Dennoch stimmt: Religion hat mit Wahrheit zu tun, Religionsunterricht dementsprechend mit dem Heranführen an diese Frage. Es ist gut, dass der Staat die Wahrheitsfrage in der Schule (theoretisch) nicht beantworten will – aber sie als unbeantwortbar oder irrelevant abzutun, wird ihrer Bedeutung nicht gerecht und beantwortet sie vielmehr schon in einer Weise, die Anmaßung ist.
Dagegen mag die Reduktion aller Fragen auf Nützlichkeit und persönliche Entwicklung der Schülerinnen und Schüler zwar anspruchsbegrenzend sein, aber es geht in Bildung und Entwicklung eben auch um das Übernützliche und Zweckfreie, nicht um der sofortigen Verwertung Gesuchte.

Religionsunterricht im schulischen Kontext halte ich deshalb für eine ambivalente Sache. Hier darf keine religiöse Vereinnahmung betrieben werden, sondern die Schülerinnen und Schüler sollen mit Lebensfragen und verschiedenen, auch religiösen Antworten konfrontiert werden, sich kritisch dazu verhalten und zu einer verantworteten Entscheidung gelangen können.
Dies ist nur durch die Förderung einer kritischen Perspektive leistbar, die nach dem existenziellen Engagement mindestens fragt. Denn konfessioneller Religionsunterricht ist etwas anderes und mehr als neutrale Religionskunde, die nur Daten und Fakten bieten will. 
 
Auch im Religionsunterricht wird keine Entscheidung forciert. Es geht nicht um Katechese und es kann um der staatskirchenrechtlichen Redlichkeit willen nicht als Primärziel um Wachstum im Glauben gehen.
Aber der Religionsunterricht soll praktische Urteilsfähigkeit auch im persönlichen Bekenntnis fördern und kann darum nicht in der Weise neuzeitlicher Wissenschaftlichkeit „etsi Deut non daretur“ (als ob es Gott nicht gebe) angeboten werden. Nähme er diesen gesellschaftlich weitgehend erwarteten Gestus an, würde er sich vollständig verleugnen, denn er hätte die Frage nach Gott damit schon abgetan und auf diese Weise beantwortet.
Dadurch kommt es zu einem Paradox – eine äußerst persönliche Sachlage wie die Frage nach Religion und ihren existenziell angehenden Ansprüchen soll in einem möglichst offenen Kontext präsentiert werden...

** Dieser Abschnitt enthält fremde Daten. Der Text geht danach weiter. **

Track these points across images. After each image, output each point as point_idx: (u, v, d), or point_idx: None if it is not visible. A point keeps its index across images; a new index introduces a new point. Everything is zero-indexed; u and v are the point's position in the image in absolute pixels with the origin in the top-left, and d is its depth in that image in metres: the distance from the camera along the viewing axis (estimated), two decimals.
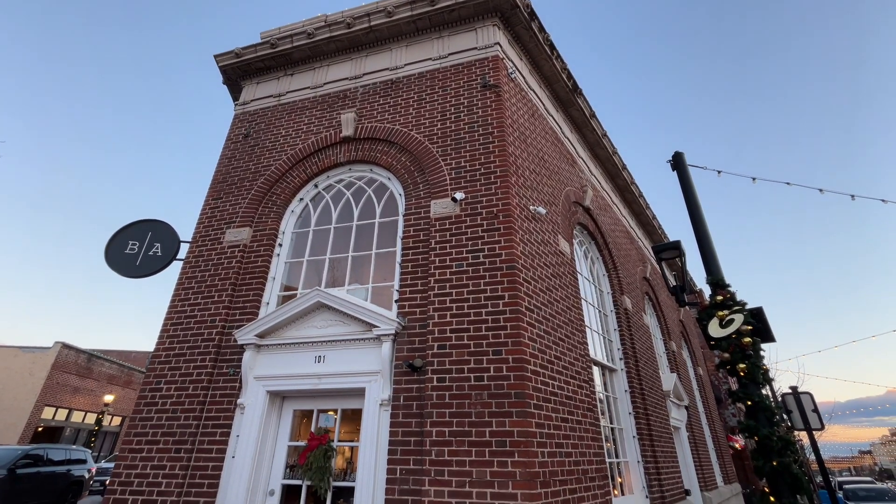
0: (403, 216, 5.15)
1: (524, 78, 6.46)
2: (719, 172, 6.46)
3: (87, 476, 14.09)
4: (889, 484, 25.27)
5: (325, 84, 6.63)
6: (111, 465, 16.34)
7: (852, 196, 7.04)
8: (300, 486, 4.29)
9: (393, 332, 4.34)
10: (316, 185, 6.00)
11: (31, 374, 23.86)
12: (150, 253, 5.92)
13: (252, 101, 7.03)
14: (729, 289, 5.39)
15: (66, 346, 25.22)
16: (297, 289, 5.40)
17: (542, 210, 5.18)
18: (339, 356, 4.50)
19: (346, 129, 5.96)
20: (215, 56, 7.23)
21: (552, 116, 7.17)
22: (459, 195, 4.77)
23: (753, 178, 6.61)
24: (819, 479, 16.98)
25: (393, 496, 3.70)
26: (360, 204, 5.67)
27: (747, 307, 5.23)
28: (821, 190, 6.91)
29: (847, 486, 17.63)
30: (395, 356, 4.30)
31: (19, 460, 11.82)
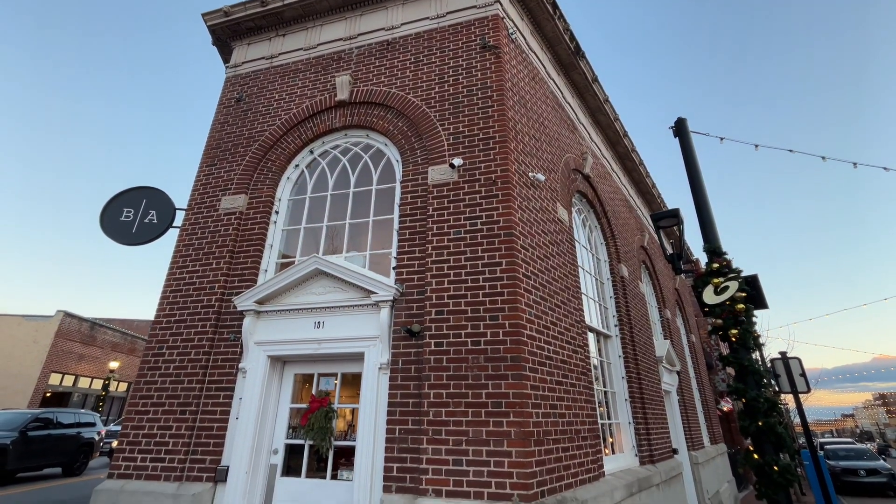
0: (401, 183, 5.09)
1: (525, 39, 6.23)
2: (721, 139, 6.36)
3: (96, 438, 14.56)
4: (868, 444, 26.40)
5: (318, 45, 6.39)
6: (119, 427, 16.85)
7: (854, 164, 6.97)
8: (303, 446, 4.44)
9: (391, 298, 4.38)
10: (311, 152, 5.89)
11: (36, 342, 24.23)
12: (146, 220, 5.88)
13: (243, 63, 6.79)
14: (725, 257, 5.42)
15: (67, 314, 25.49)
16: (294, 257, 5.41)
17: (541, 177, 5.12)
18: (339, 322, 4.56)
19: (340, 93, 5.79)
20: (203, 15, 6.93)
21: (553, 80, 6.97)
22: (458, 161, 4.70)
23: (756, 145, 6.51)
24: (802, 440, 17.68)
25: (392, 454, 3.85)
26: (357, 170, 5.59)
27: (742, 274, 5.28)
28: (823, 158, 6.84)
29: (828, 447, 18.40)
30: (393, 322, 4.36)
31: (30, 423, 12.18)
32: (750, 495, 13.32)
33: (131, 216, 5.84)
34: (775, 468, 4.41)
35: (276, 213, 5.61)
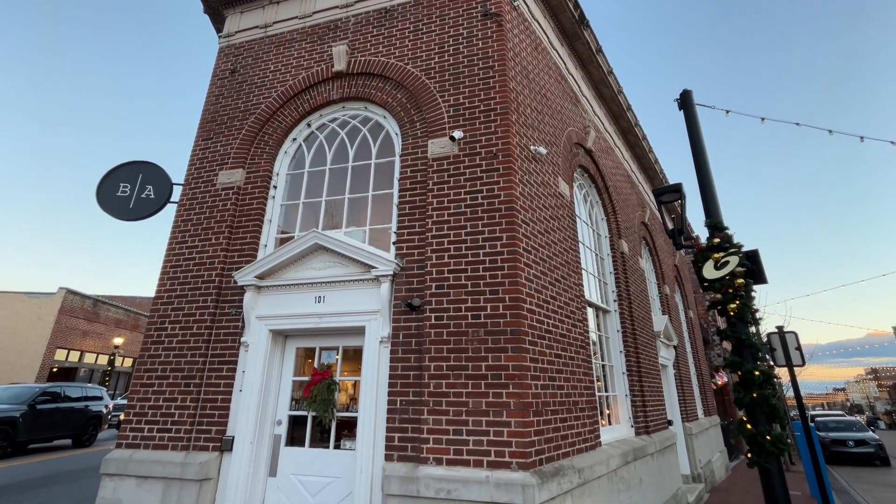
0: (400, 157, 5.01)
1: (527, 7, 6.02)
2: (727, 112, 6.24)
3: (104, 411, 14.89)
4: (858, 417, 27.07)
5: (314, 13, 6.18)
6: (126, 401, 17.23)
7: (861, 138, 6.86)
8: (306, 417, 4.54)
9: (391, 272, 4.38)
10: (309, 125, 5.78)
11: (40, 319, 24.47)
12: (143, 195, 5.82)
13: (237, 32, 6.58)
14: (726, 232, 5.39)
15: (70, 291, 25.64)
16: (294, 233, 5.38)
17: (542, 150, 5.04)
18: (339, 296, 4.58)
19: (338, 64, 5.64)
20: None
21: (556, 51, 6.78)
22: (458, 134, 4.62)
23: (762, 118, 6.39)
24: (793, 412, 18.12)
25: (394, 424, 3.93)
26: (356, 144, 5.50)
27: (743, 250, 5.27)
28: (830, 131, 6.72)
29: (819, 419, 18.85)
30: (393, 296, 4.38)
31: (38, 397, 12.43)
32: (741, 464, 13.73)
33: (128, 191, 5.78)
34: (768, 438, 4.51)
35: (275, 187, 5.55)
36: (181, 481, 4.20)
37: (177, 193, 5.84)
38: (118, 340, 27.32)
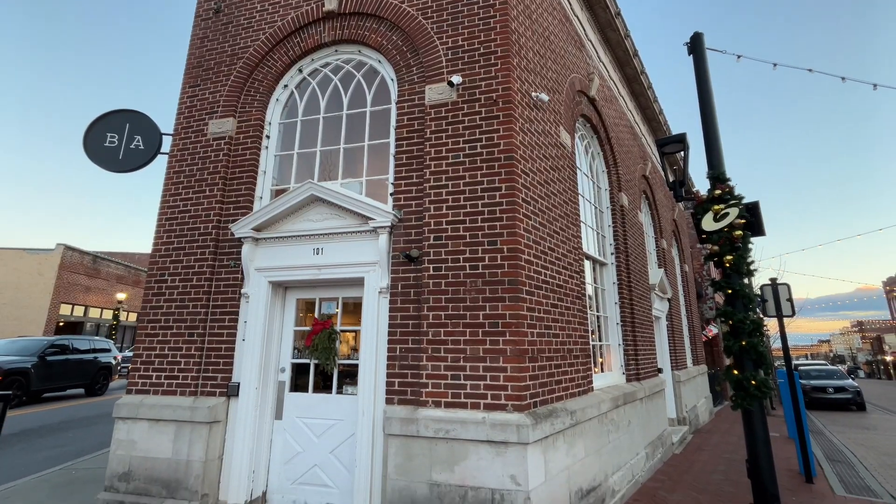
0: (396, 104, 4.83)
1: None
2: (738, 57, 5.96)
3: (114, 362, 15.36)
4: (839, 366, 28.23)
5: None
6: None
7: (874, 85, 6.62)
8: (308, 365, 4.68)
9: (389, 224, 4.35)
10: (300, 70, 5.52)
11: (41, 275, 24.63)
12: (132, 146, 5.66)
13: None
14: (728, 183, 5.33)
15: (68, 247, 25.64)
16: (289, 185, 5.28)
17: (544, 97, 4.86)
18: (337, 248, 4.57)
19: (329, 3, 5.29)
20: None
21: None
22: (456, 79, 4.42)
23: (774, 64, 6.12)
24: (778, 363, 18.85)
25: (394, 370, 4.06)
26: (350, 91, 5.28)
27: (744, 201, 5.23)
28: (843, 78, 6.47)
29: (802, 368, 19.65)
30: (391, 247, 4.38)
31: (47, 349, 12.76)
32: (724, 409, 14.46)
33: (116, 141, 5.60)
34: (753, 382, 4.70)
35: (268, 137, 5.38)
36: (191, 423, 4.39)
37: (167, 144, 5.68)
38: (121, 296, 27.68)
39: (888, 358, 64.17)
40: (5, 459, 6.44)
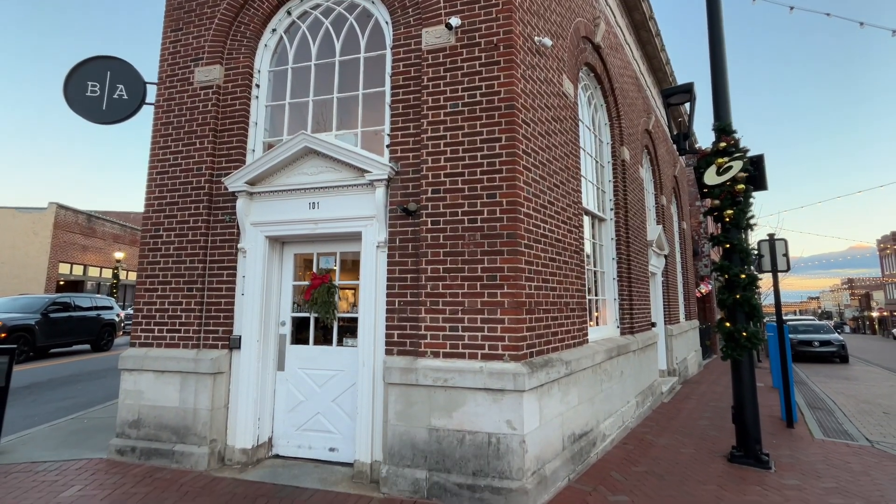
0: (392, 49, 4.58)
1: None
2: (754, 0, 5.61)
3: (117, 319, 15.58)
4: (826, 322, 29.05)
5: None
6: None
7: (893, 32, 6.30)
8: (308, 319, 4.73)
9: (386, 177, 4.25)
10: (289, 13, 5.19)
11: (36, 234, 24.47)
12: (115, 96, 5.41)
13: None
14: (734, 136, 5.19)
15: (61, 206, 25.31)
16: (282, 136, 5.11)
17: (547, 42, 4.61)
18: (334, 202, 4.50)
19: None
20: None
21: None
22: (455, 21, 4.16)
23: (791, 7, 5.78)
24: (766, 318, 19.37)
25: (393, 323, 4.12)
26: (342, 35, 4.99)
27: (748, 154, 5.12)
28: (861, 23, 6.15)
29: (790, 322, 20.19)
30: (389, 201, 4.30)
31: (49, 306, 12.89)
32: (713, 362, 14.96)
33: (98, 91, 5.35)
34: (744, 333, 4.82)
35: (257, 86, 5.14)
36: (196, 374, 4.50)
37: (151, 94, 5.43)
38: (119, 255, 27.69)
39: (874, 314, 65.91)
40: (18, 410, 6.66)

Wortgewirr, Christlicher Garten, Gärten der Welt, Marzahn, Berlin, 2014.

Dann einen Fragehorizont zu öffnen und zeugnishaft eine eigene Antwortmöglichkeit anzubieten ohne dadurch andere nicht glaubensgemäße Antworten von vornherein auszuschließen – das ist die enorme Herausforderung der Lehrkräfte.



1   Dazu gab es in einem Sonderheft der Herder-Korrespondenz aus dem letzten Jahr interessante Einsichten. Vgl. in HK Spezial „Glauben lehren? Zur Zukunft des Religionsunterrichts“z.B. A. Verhülsdonk, Glaube ist mehr als ein Kulturgut. Zur Situation des katholischen Religionsunterrichts in Deutschland, 2-6; F. Wittreck, Ein doppelter Reformdiskurs. Verfassungsrechtliche Perspektiven, 6-10.